Chalcogen Derivatives for the Treatment of African Trypanosomiasis: Biological Evaluation of Thio- and Seleno-Semicarbazones and Their Azole Derivatives.

Human African trypanosomiasis (HAT) is caused by Trypanosoma brucei. Drug therapy remains challenging due to drug resistance and/or toxicity. New drugs are needed. Using thiosemicarbazones as a starting point, we employed a S to Se isosteric replacement strategy to design 44 analogs which were evaluated against T. brucei in vitro. Compounds were divided into 11 groups of four derivatives corresponding to thio-, selenosemicarbazones, and their cyclic counterparts, thio- and selenazoles. We selected three groups which contained a total of six derivatives that inhibited parasite growth by >70%. Then, we investigated the mechanism of action of these compounds, performing quantitative assays to measure their inhibition of the T. brucei cathepsin L-like protease (TbrCATL) and DPPH antioxidant activities. The lead compound (SeO3) showed antioxidant capacity and the best activity against T. brucei (EC(50) = 0.47 μM). Nevertheless, its toxicity should be improved. We also predicted the interactions of these compounds with TbrCATL utilizing molecular dynamics. We demonstrate that the Se derivatives are more active than their S analogues, and that the selenazole ring decreases Se-associated toxicity. Also, thio- and selenosemicarbazones are more potent against TbrCATL than the cyclic derivatives. We conclude that TbrCATL inhibition should be combined with antioxidant activity to obtain active compounds against T. brucei.

Recorded data:
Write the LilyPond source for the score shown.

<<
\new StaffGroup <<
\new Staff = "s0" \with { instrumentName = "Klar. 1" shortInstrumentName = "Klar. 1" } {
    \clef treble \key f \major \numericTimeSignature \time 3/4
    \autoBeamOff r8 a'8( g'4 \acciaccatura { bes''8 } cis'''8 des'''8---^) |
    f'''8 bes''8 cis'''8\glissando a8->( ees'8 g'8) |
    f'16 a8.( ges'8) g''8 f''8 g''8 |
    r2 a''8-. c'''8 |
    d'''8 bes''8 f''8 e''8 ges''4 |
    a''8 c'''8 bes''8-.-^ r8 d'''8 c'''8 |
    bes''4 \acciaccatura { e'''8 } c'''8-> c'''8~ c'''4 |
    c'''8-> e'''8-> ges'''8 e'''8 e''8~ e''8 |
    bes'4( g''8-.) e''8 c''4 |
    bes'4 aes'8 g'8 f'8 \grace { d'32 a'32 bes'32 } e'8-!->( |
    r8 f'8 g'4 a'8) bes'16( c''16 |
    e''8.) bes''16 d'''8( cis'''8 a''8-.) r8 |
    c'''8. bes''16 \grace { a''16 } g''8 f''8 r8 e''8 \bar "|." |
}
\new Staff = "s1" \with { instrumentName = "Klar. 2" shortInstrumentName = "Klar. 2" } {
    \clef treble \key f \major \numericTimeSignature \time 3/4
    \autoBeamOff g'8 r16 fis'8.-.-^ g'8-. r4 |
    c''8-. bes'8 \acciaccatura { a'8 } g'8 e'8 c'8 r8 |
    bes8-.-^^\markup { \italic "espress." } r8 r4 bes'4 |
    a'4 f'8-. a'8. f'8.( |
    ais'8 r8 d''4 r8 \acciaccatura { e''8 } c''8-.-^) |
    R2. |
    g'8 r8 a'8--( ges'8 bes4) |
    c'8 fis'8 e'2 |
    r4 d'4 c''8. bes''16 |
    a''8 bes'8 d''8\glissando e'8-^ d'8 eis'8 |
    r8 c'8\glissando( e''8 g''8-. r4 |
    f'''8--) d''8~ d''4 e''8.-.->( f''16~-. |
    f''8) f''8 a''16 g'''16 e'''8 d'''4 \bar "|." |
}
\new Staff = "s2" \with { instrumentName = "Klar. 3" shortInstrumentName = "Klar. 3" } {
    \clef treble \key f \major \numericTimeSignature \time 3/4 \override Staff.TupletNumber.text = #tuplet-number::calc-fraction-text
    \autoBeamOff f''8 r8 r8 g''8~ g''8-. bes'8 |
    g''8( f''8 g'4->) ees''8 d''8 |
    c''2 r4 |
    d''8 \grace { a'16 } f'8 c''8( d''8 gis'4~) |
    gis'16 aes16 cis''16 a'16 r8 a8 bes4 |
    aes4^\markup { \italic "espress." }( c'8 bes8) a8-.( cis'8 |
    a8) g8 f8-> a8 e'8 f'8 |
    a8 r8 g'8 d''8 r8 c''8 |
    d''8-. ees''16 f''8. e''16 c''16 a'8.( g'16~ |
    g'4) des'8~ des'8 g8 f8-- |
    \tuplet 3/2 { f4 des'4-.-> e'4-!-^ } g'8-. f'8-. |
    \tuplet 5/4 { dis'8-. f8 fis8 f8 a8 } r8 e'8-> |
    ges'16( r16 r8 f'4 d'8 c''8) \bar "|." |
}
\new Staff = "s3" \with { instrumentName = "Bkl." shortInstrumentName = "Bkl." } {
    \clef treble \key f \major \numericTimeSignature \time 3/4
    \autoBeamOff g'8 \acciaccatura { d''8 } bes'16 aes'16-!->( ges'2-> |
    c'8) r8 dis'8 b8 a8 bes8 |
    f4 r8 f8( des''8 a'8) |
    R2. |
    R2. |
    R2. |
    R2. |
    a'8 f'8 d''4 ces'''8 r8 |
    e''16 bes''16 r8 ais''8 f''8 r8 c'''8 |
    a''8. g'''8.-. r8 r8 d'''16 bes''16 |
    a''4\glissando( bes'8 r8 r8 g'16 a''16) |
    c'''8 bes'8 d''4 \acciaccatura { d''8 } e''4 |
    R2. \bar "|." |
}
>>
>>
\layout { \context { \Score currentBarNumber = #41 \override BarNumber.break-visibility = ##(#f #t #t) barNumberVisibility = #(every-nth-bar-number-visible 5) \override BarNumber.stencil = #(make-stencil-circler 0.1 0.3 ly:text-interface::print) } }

(Work instructions):
Copy the passage of the trypanosomiasis text that begins at "Chalcogen Derivatives for" and stops after "Their Azole Derivatives.", swapping "Seleno-Semicarbazones" for "Selenosemicarbazones".

(Response below):
Chalcogen Derivatives for the Treatment of African Trypanosomiasis: Biological Evaluation of Thio- and Selenosemicarbazones and Their Azole Derivatives.